The single building uses less materials and energy than a series of terminals, is easy to navigate, and takes into account predicted passenger number increases to 2028.

The airport will help catalyse long-term local regeneration, increasing in size and expanding to six runways by 2062. It is seen as a showcase for Mexican innovation and will be built by Mexican contractors and engineers using state-of-the-art design principles to reach new levels of energy efficiency and LEED Platinum status.

The concept is more than design showmanship however. It was created in response to Mexico City's challenging soil conditions and can be constructed without the need for scaffolding.

The roof enclosure system lets in natural light and air, collects rainwater, and will provide views of planes circling above.
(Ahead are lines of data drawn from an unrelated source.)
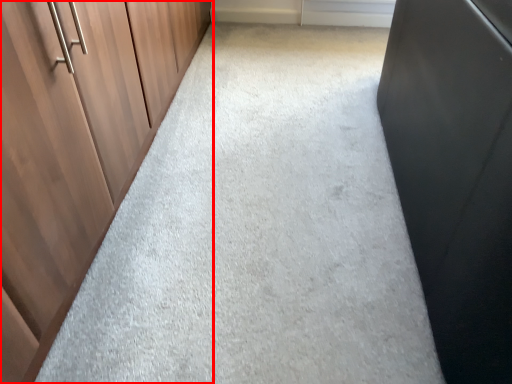
Question: From the image's perspective, what is the correct spatial positioning of cupboard (annotated by the red box) in reference to window?

Choices:
 (A) above
 (B) below

Answer: (B)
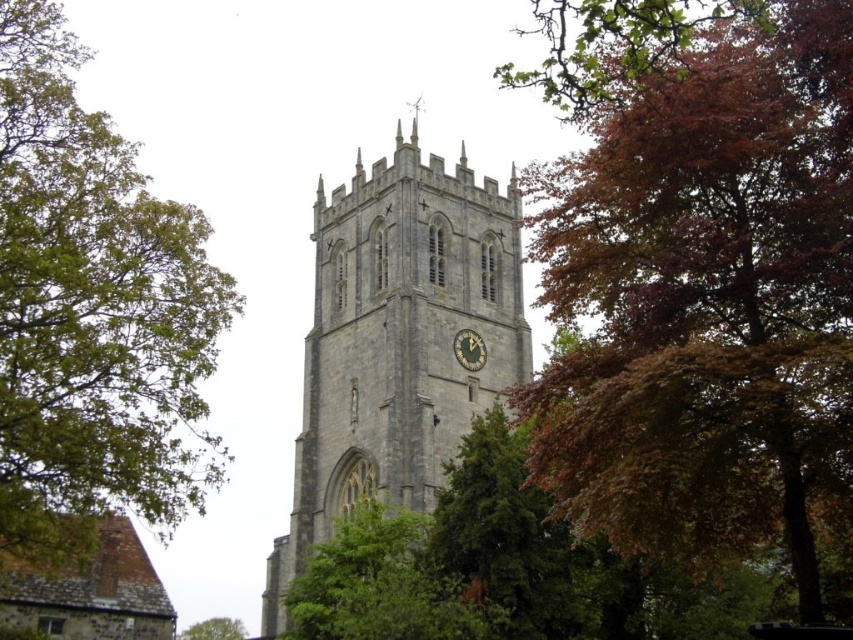
Question: Which object is closer to the camera taking this photo?

Choices:
 (A) dark gray stone clock at center
 (B) green leafy tree at left
 (C) autumn leaves at upper right
 (D) green leafy tree at center

Answer: (C)

Question: Can you confirm if green leafy tree at left is positioned above green leafy tree at center?

Choices:
 (A) no
 (B) yes

Answer: (B)

Question: Which of these objects is positioned closest to the gray stone church tower at center?

Choices:
 (A) green leafy tree at center
 (B) autumn leaves at upper right
 (C) dark gray stone clock at center

Answer: (C)

Question: Is gray stone church tower at center to the left of dark gray stone clock at center from the viewer's perspective?

Choices:
 (A) yes
 (B) no

Answer: (A)

Question: Is gray stone church tower at center above dark gray stone clock at center?

Choices:
 (A) yes
 (B) no

Answer: (B)

Question: Which of the following is the farthest from the observer?

Choices:
 (A) (219, 636)
 (B) (177, 481)
 (C) (463, 328)

Answer: (A)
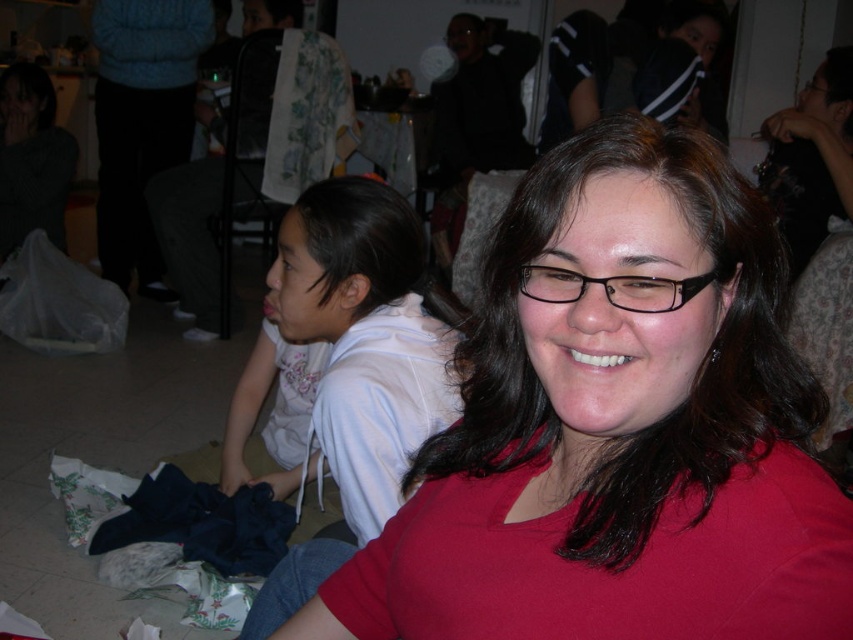
Question: Does matte red shirt at center have a greater width compared to white cotton hoodie at lower left?

Choices:
 (A) no
 (B) yes

Answer: (B)

Question: Which object is closer to the camera taking this photo?

Choices:
 (A) black plastic glasses at center
 (B) matte red shirt at center
 (C) white cotton hoodie at lower left

Answer: (B)

Question: In this image, where is white cotton hoodie at lower left located relative to black plastic glasses at center?

Choices:
 (A) below
 (B) above

Answer: (A)

Question: Which point is closer to the camera?

Choices:
 (A) (270, 604)
 (B) (636, 502)
 (C) (666, 300)

Answer: (C)

Question: Among these points, which one is nearest to the camera?

Choices:
 (A) (515, 616)
 (B) (680, 305)

Answer: (B)

Question: Does matte red shirt at center have a greater width compared to black plastic glasses at center?

Choices:
 (A) no
 (B) yes

Answer: (B)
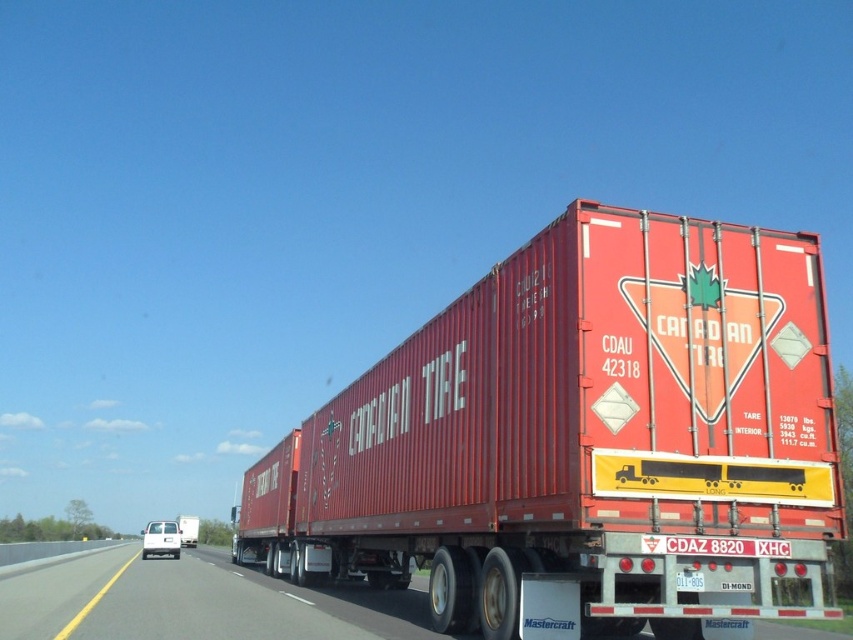
Does metallic red trailer truck at center lie in front of metallic silver truck at center?

That is True.

Between metallic red trailer truck at center and metallic silver truck at center, which one has less height?

metallic red trailer truck at center is shorter.

The image size is (853, 640). I want to click on metallic red trailer truck at center, so click(582, 436).

Does metallic red trailer truck at center appear under matte red trailer at center?

No, metallic red trailer truck at center is not below matte red trailer at center.

Between metallic red trailer truck at center and matte red trailer at center, which one has more height?

matte red trailer at center

The width and height of the screenshot is (853, 640). I want to click on metallic red trailer truck at center, so (x=582, y=436).

Who is more distant from viewer, (136, 570) or (195, 536)?

Positioned behind is point (195, 536).

What do you see at coordinates (193, 602) in the screenshot? This screenshot has width=853, height=640. I see `metallic silver truck at center` at bounding box center [193, 602].

Identify the location of metallic silver truck at center. This screenshot has height=640, width=853. (193, 602).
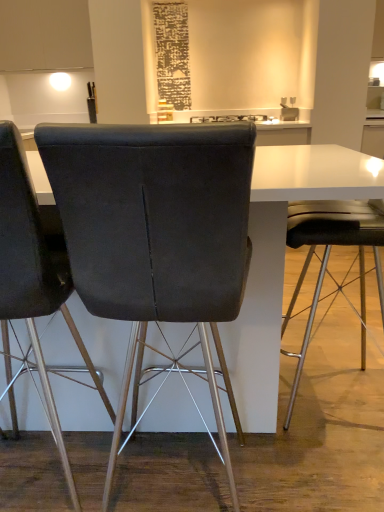
Question: Is dark gray fabric chair at center, which is the 2th chair in right-to-left order, turned away from matte white sink at upper center?

Choices:
 (A) yes
 (B) no

Answer: (B)

Question: From a real-world perspective, does dark gray fabric chair at center, which ranks as the 2th chair in left-to-right order, sit lower than matte white sink at upper center?

Choices:
 (A) no
 (B) yes

Answer: (B)

Question: Is dark gray fabric chair at center, which is the 2th chair in right-to-left order, closer to the viewer compared to matte white sink at upper center?

Choices:
 (A) yes
 (B) no

Answer: (A)

Question: From the image's perspective, does dark gray fabric chair at center, which ranks as the 2th chair in left-to-right order, appear higher than matte white sink at upper center?

Choices:
 (A) no
 (B) yes

Answer: (A)

Question: Can you confirm if dark gray fabric chair at center, which ranks as the 2th chair in left-to-right order, is bigger than matte white sink at upper center?

Choices:
 (A) yes
 (B) no

Answer: (A)

Question: From a real-world perspective, does dark gray fabric chair at center, which ranks as the 2th chair in left-to-right order, stand above matte white sink at upper center?

Choices:
 (A) yes
 (B) no

Answer: (B)

Question: Can you confirm if matte white sink at upper center is bigger than velvet dark gray chair at left, acting as the 3th chair starting from the right?

Choices:
 (A) yes
 (B) no

Answer: (B)

Question: Does matte white sink at upper center appear on the left side of velvet dark gray chair at left, the first chair positioned from the left?

Choices:
 (A) yes
 (B) no

Answer: (B)

Question: Could you tell me if matte white sink at upper center is turned towards velvet dark gray chair at left, acting as the 3th chair starting from the right?

Choices:
 (A) no
 (B) yes

Answer: (A)

Question: Considering the relative sizes of matte white sink at upper center and velvet dark gray chair at left, the first chair positioned from the left, in the image provided, is matte white sink at upper center shorter than velvet dark gray chair at left, the first chair positioned from the left,?

Choices:
 (A) no
 (B) yes

Answer: (B)

Question: Considering the relative sizes of matte white sink at upper center and velvet dark gray chair at left, the first chair positioned from the left, in the image provided, is matte white sink at upper center taller than velvet dark gray chair at left, the first chair positioned from the left,?

Choices:
 (A) no
 (B) yes

Answer: (A)

Question: Would you say matte white sink at upper center is outside velvet dark gray chair at left, the first chair positioned from the left?

Choices:
 (A) yes
 (B) no

Answer: (A)

Question: Is dark gray fabric chair at center, which is the 2th chair in right-to-left order, far from black glossy toaster at center?

Choices:
 (A) no
 (B) yes

Answer: (B)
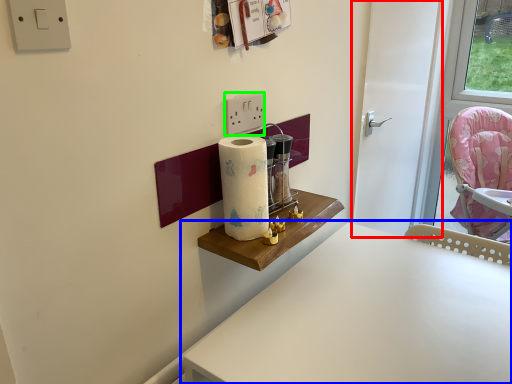
Question: Which object is the closest to the door (highlighted by a red box)? Choose among these: table (highlighted by a blue box) or light switch (highlighted by a green box).

Choices:
 (A) table
 (B) light switch

Answer: (A)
It will incorporate large areas of translucent and opaque panels, daylight reflectors and building-integrated photovoltaic panels aimed at providing shade and thermal insulation. In total, the airport's solar power systems will generate 50 megawatts of peak power, enough to supply a large portion of its energy needs.

The design has been well-received by the industry, media and locals, with some calling it 'intelligent', 'responsive', and 'beautiful'. Mexico's Communications and Transportation Department Secretary Gerardo Ruiz said, "It will be a modern, on the vanguard (project) that will have a great dose of Mexican symbolism and that without a doubt will be a reference around the world and a great door into Mexico."